Navigating Remote Work: Overcoming Challenges for Remote Employees
Remote work is basically employees working from home or from any other place apart from the office. Such locations include an employee’s home, a co-working or other shared space, a private office, or any other place outside of the traditional corporate office building or campus. For employees who can complete work anywhere, this arrangement can help ensure work-life balance, access to career opportunities or reduced commutation costs.
Remote Working Employees – Advantages
- Decreased or eliminated commutes: The major advantages of employees working remotely is they tend to spend less time on travelling to office. An employee spends 30 minutes commuting each way would save five hours a week by working at home, in addition to saving on transportation costs.
- Recruiting and hiring advantages: The organizations enjoy the hiring criteria as the companies don’t need to offer any relocation packages to the employees. This can be particularly beneficial to any hiring manager operating in an especially competitive local labor market or facing skills shortages for roles.
- Need for office space: Organization with remote working employees usually require less physical office space which means to them more savings in terms of employee cost and flexibility.
Remote Working Employees – Challenges & Solutions
- Less Productivity: In the absence of any clear guidelines or policies employees lose their confidence which will lead them to reduce their productivity.
- Best Practice: Productivity in any organization depends on the structure followed in the organizations. A structure can be created by defining clear roles and responsibilities to the employees along with the timetable to be followed.
- Communication: While working remotely employees lack in communication with other employees before any important meeting as the face-to-face interaction disappears.
- Best Practice: The communication should happen regularly by the managers. They should block certain times of the day for small meeting with the employees working remotely.
- Social Belongingness: Social belongingness helps the workers to interact with their co-workers daily. Isolation from others can impact people’s mental and physical well-being, plus a sense of “unbelonging” to their organization.
- Best Practice: The best way to deal with these is to build social connections along with planning remote interactions which will provide them a sense of encouragement and emotional support.
Key Remote Work Statistics in 2022
Trends in Remote Work Growth in US
How has remote work changed during the pandemic?
As per the Current Population Survey (CSP) In May 2020, 48.7 Mn people, about 35% of the employed workforce in the country, reported that they had worked from home in the prior four weeks because of COVID-19
According to the recent Mckinsey study its is estimated that 29% of the work in USA could be done with no productivity loss, and an additional 10% could be done remotely if needed.
Who will be most affected by remote work?
Specific professions and industries will be most affected directly. Professional industries will be most impacted because most of their occupations currently involve extensive remote work. Additionally, these workers anticipate maintaining the opportunity to work remotely at least occasionally. As has been mentioned, most industries that produce things and many industries that provide in-person services do not allow for remote employment.
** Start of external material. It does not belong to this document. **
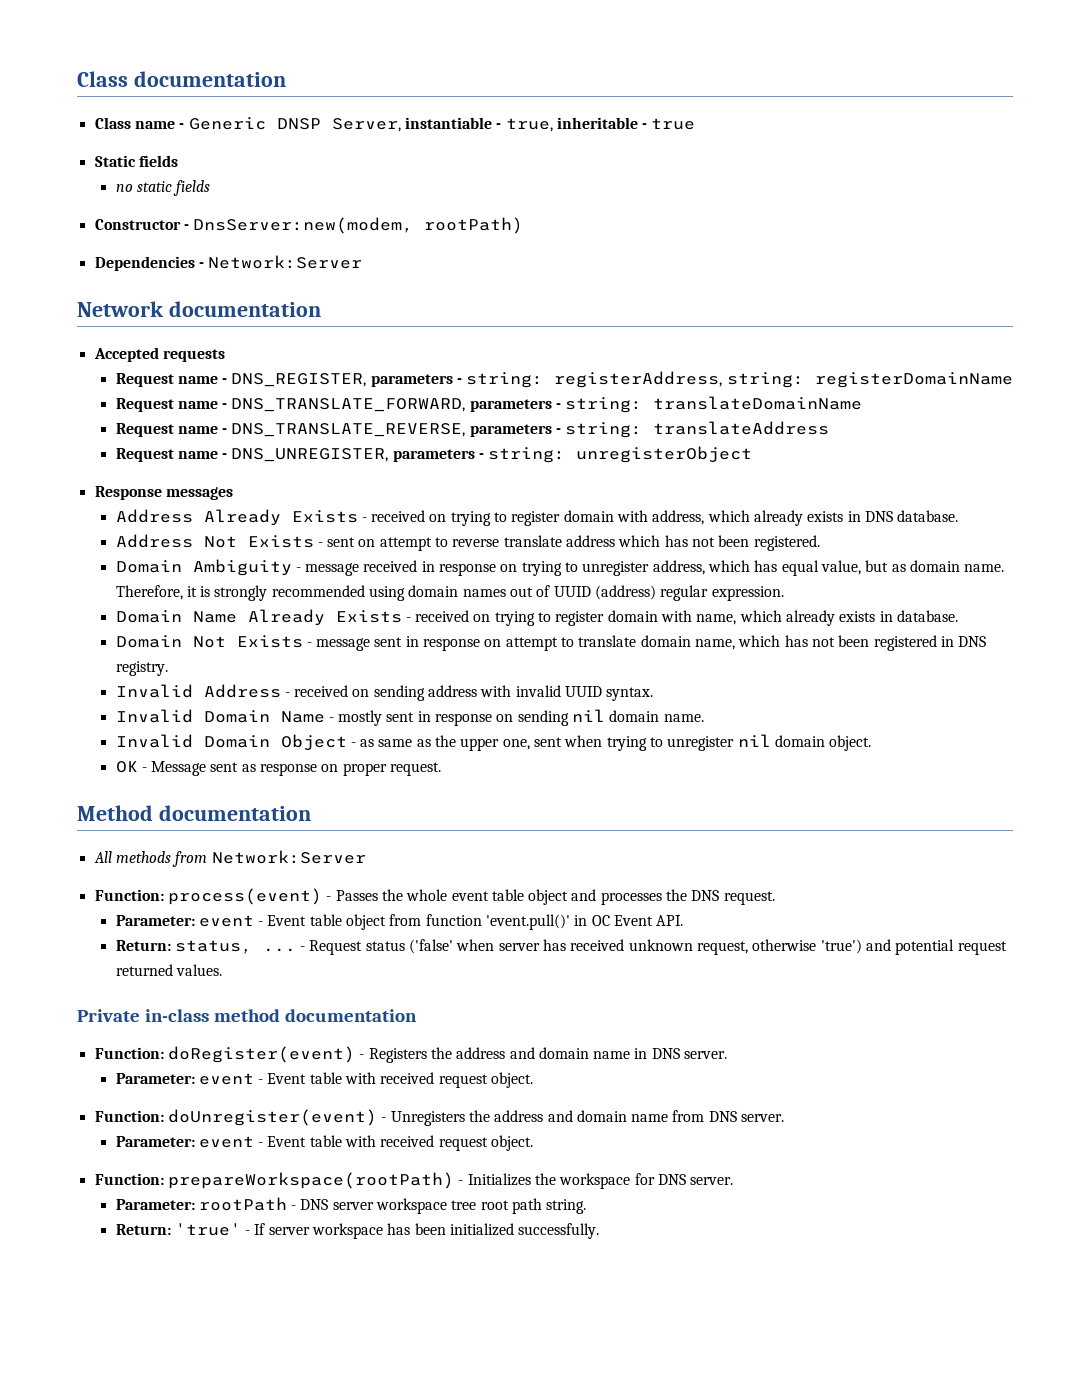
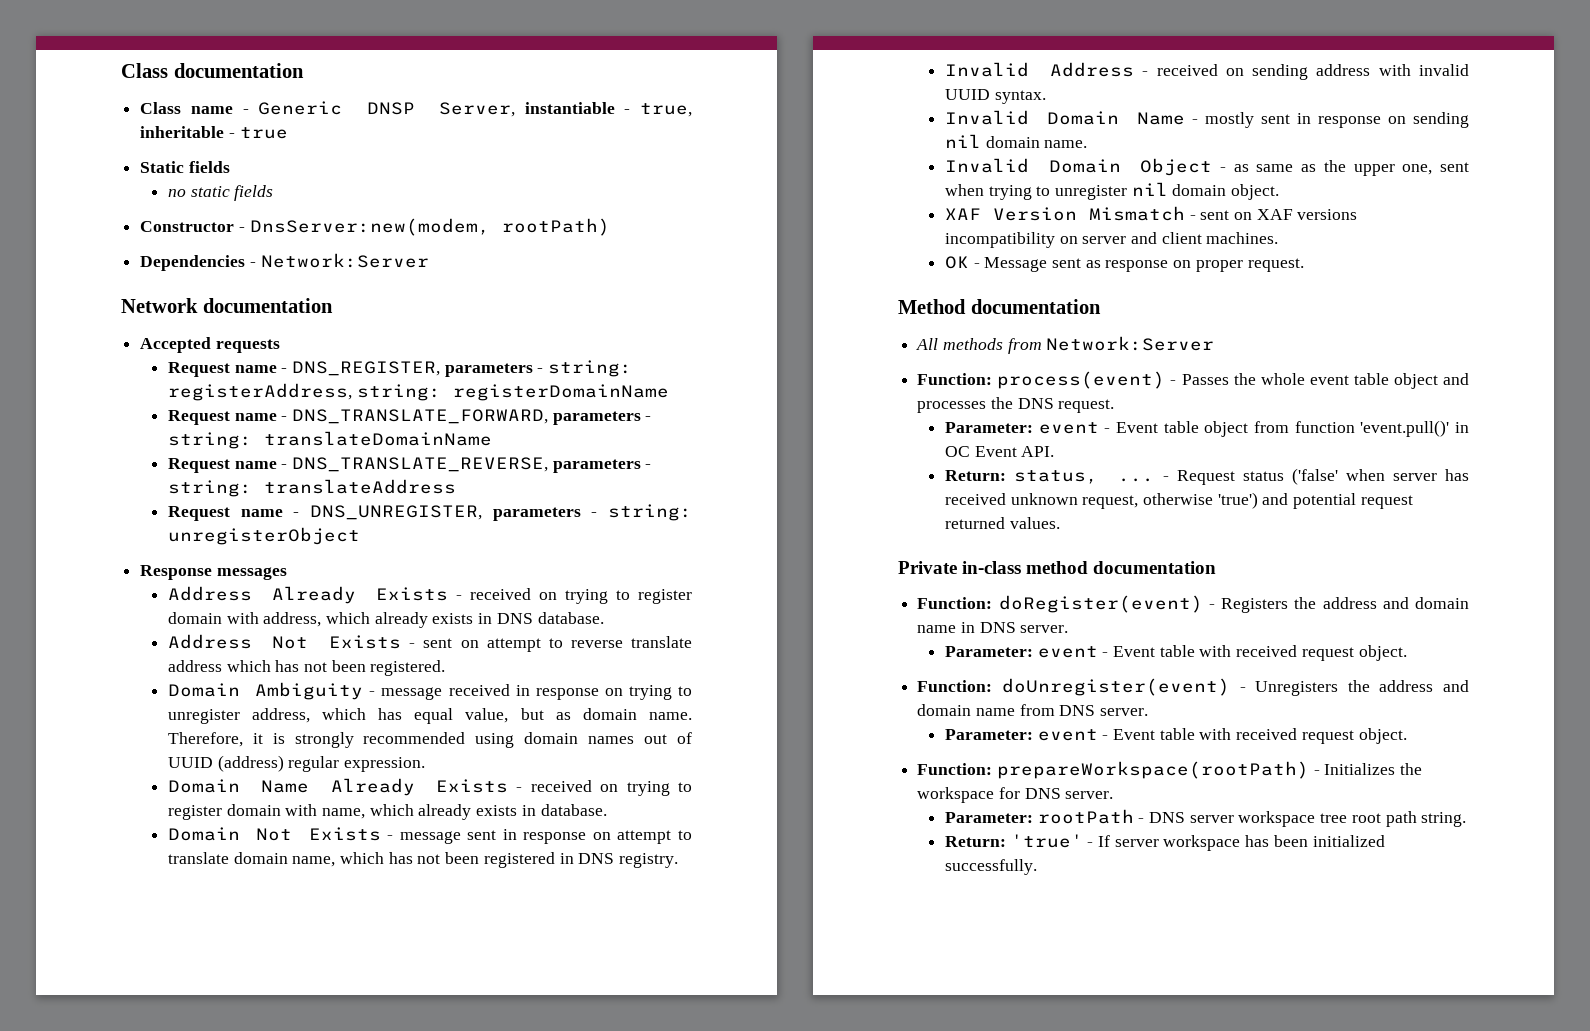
(872, 743) none -> [944,206,1358,221] [944,232,1279,248] // XAF Version Mismatch - sent on XAF versions incompatibility on server and client machines.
But even in these professions, there was some remote work done during the epidemic, and even if it will be done from a smaller base, we anticipate that some of that flexibility will still be present.
Exhibit 1
Exhibit 2
Employment in emerging economies is biased toward manual labor-intensive jobs in industries like manufacturing and agriculture. In the emerging economies we examined, there is a reduction in the possibility for time spent working remotely to 12 to 26%. For instance, the workforce in India could only work remotely for 12% of the time without losing effectiveness. Although India’s high-tech and financial services sectors are well-known internationally, the great majority of its 464 million workers are employed in areas like retail services and agriculture that cannot be performed remotely.
Conclusion
It is quite unlikely that remote work will return to its pre-pandemic levels. According to pre-pandemic estimates, around one-third of work can be performed remotely without suffering significant productivity losses, which is comparable to the proportion of employees that left their jobs during COVID-19. This past year, a lot of employees and businesses had to learn how to implement remote work. Moving forward, both sides support keeping some of the flexibility that the pandemic initially demanded. Future opportunities to combine remote and in-person work more easily than under pandemic constraints and forced on-the-job learning during the pandemic are likely to make remote work more productive. Working parents will profit from the reintroduction of in-person education and childcare after the pandemic.
Other changes to the labour market will result from an increase in remote work. The transportation, leisure, and hospitality sectors will be under pressure from remote work, particularly companies like airlines and downtown eateries that serve commuters or business travelers. Offices could shrink and possibly relocate to suburbs or smaller cities from larger cities.
This change will influence workers’ compensation because distant workers are more prone to sustain various work-related ailments. It will be crucial to consider the shifting injury experiences of millions more workers who will merely work from home a little more frequently after the epidemic than they did before, in addition to full-time remote workers and those enrolled in telecommuting schools.